View from the Vault, Volume Four (styled as View from the Vault IV) is the fourth release in the "View from the Vault" series of rock concert recordings by the Grateful Dead. Like the other entries in the series, it was released simultaneously on CD and as a DVD concert video. However, unlike the previous 3-CD volumes, View from the Vault IV is a 4-CD set. This volume contains selections from two consecutive shows in California — July 24, 1987, at Oakland Stadium, and July 26, 1987 at Anaheim Stadium.

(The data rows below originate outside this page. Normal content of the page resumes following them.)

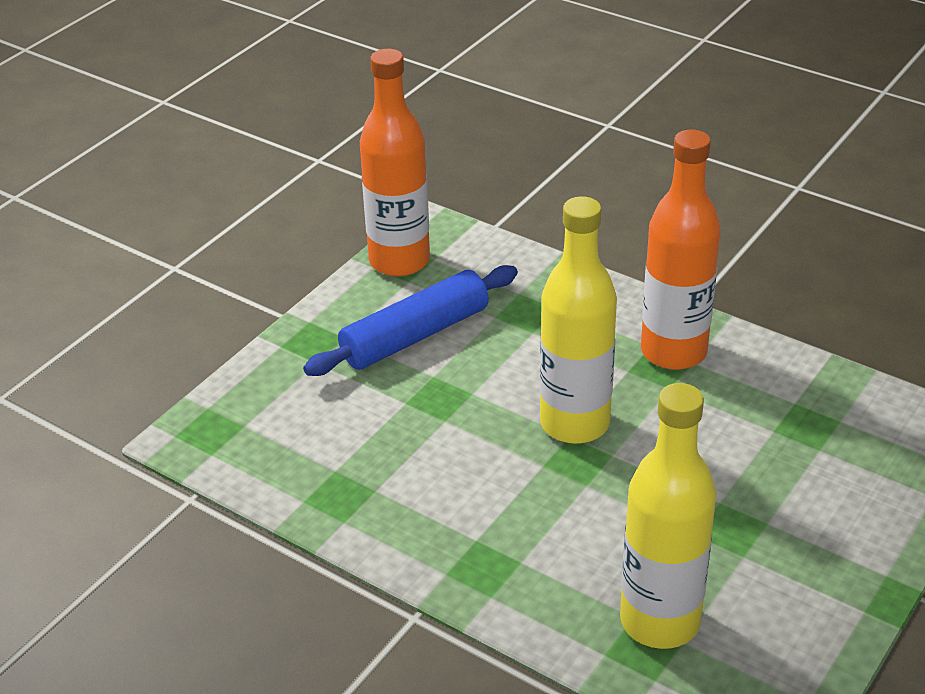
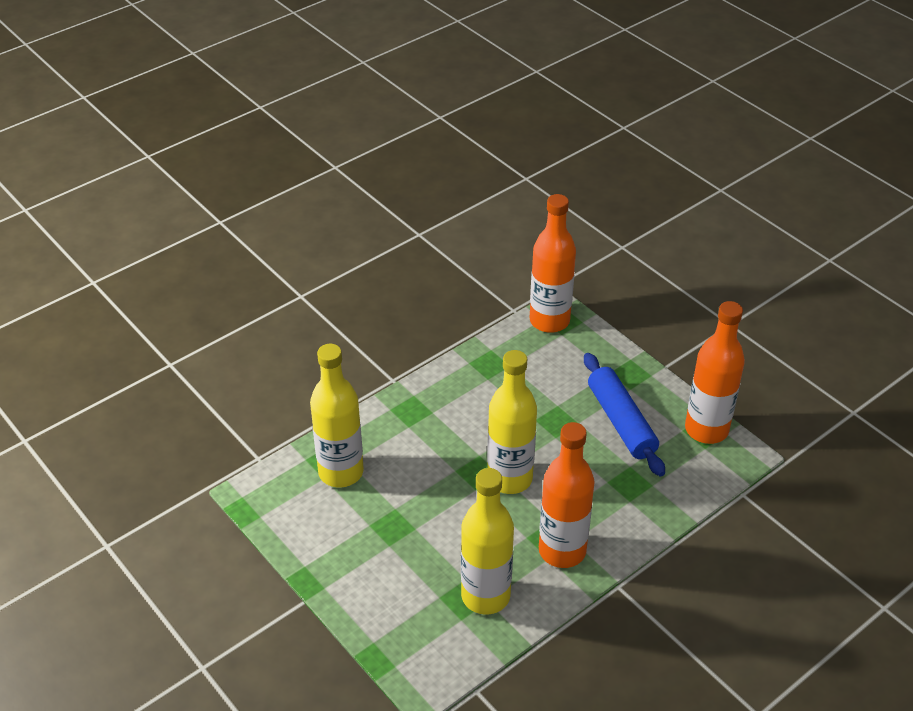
camera: 105 degrees right, 5 degrees up
none -> yellow bottle [461,468,514,615]
none -> orange bottle [530,194,576,333]

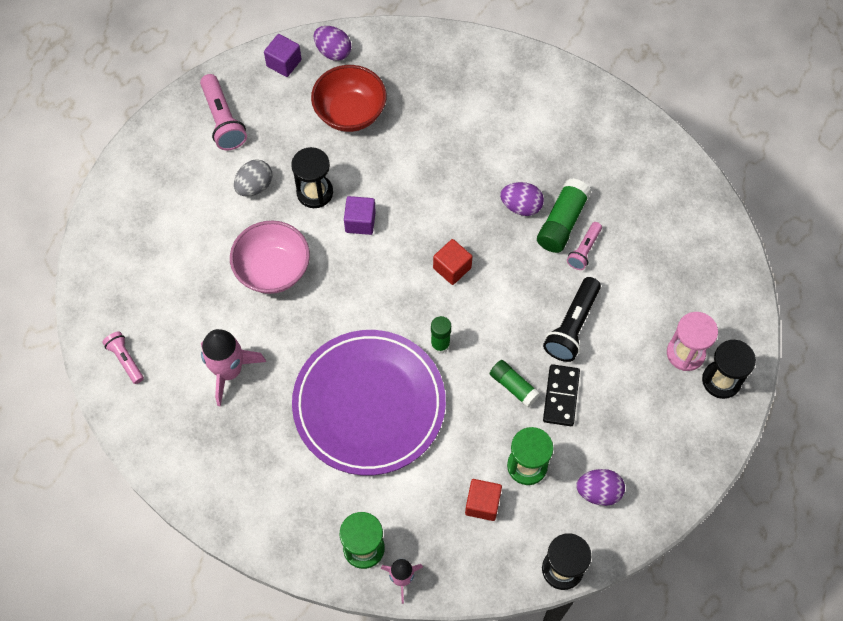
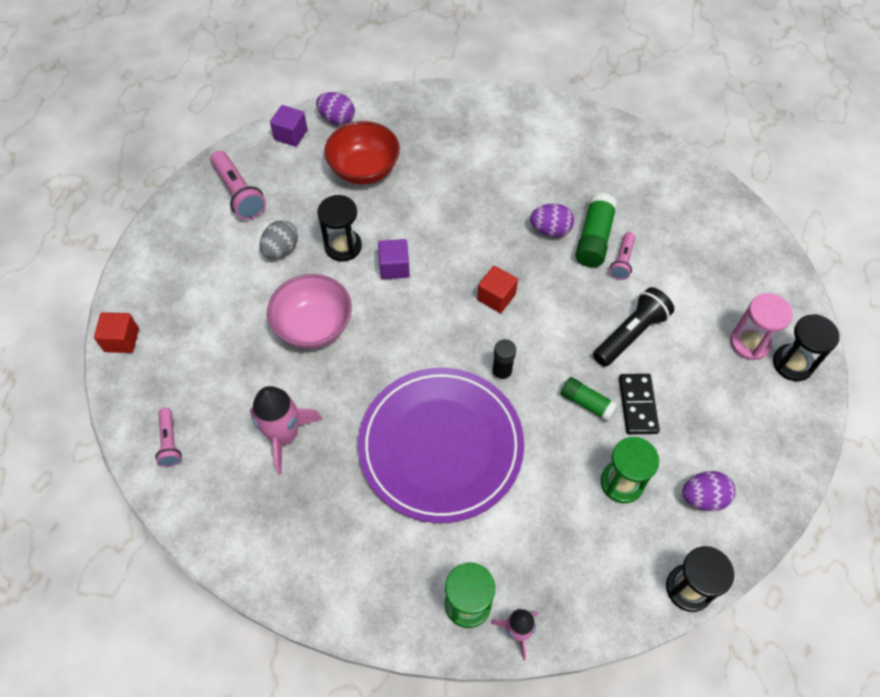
camera: 10 degrees left, 5 degrees down
pink flashlight [103,331,144,384] -> pink flashlight turned 150 degrees counterclockwise [155,408,182,467]
green glue stick [431,316,451,354] -> black glue stick [492,339,516,383]
red cube [465,479,502,521] -> red cube moved to [94,312,139,353]
black flashlight [543,277,601,362] -> black flashlight turned 150 degrees counterclockwise [593,287,674,367]

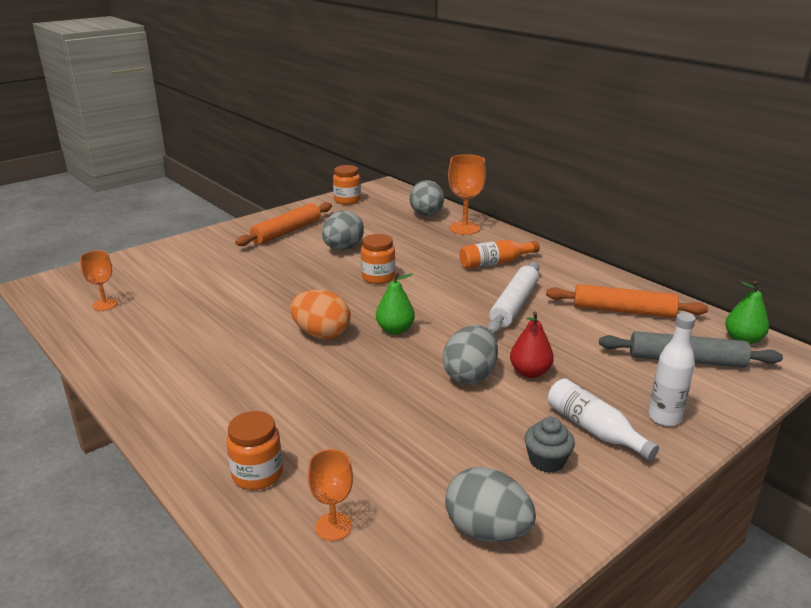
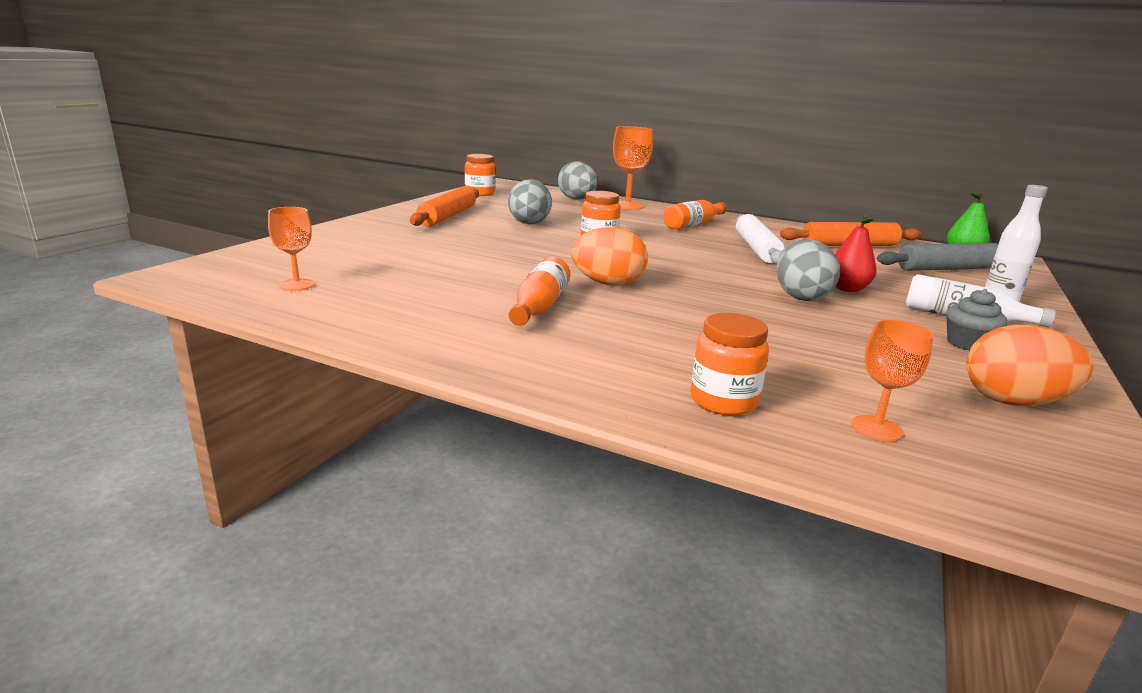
camera: 25 degrees left, 5 degrees down
green pear [376,272,415,334] -> none
grey egg [445,467,536,542] -> orange egg [966,325,1094,406]
none -> orange bottle [509,257,570,326]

These concerts were recorded during the "Dylan & the Dead" tour.  On this brief tour, the Grateful Dead played two sets followed by a performance by Bob Dylan, with the Dead providing his accompaniment (some of those performances are documented on the album Dylan & the Dead). All four Dead sets from these two dates are included in the release, but the sets with Dylan are not. Also not included are the "Touch of Grey" encores the Dead played both nights with Dylan on guitar (followed by an additional Dylan song). Additionally, the CD version includes "Friend of the Devil", "Me & My Uncle", and "Big River", which do not appear on the DVD.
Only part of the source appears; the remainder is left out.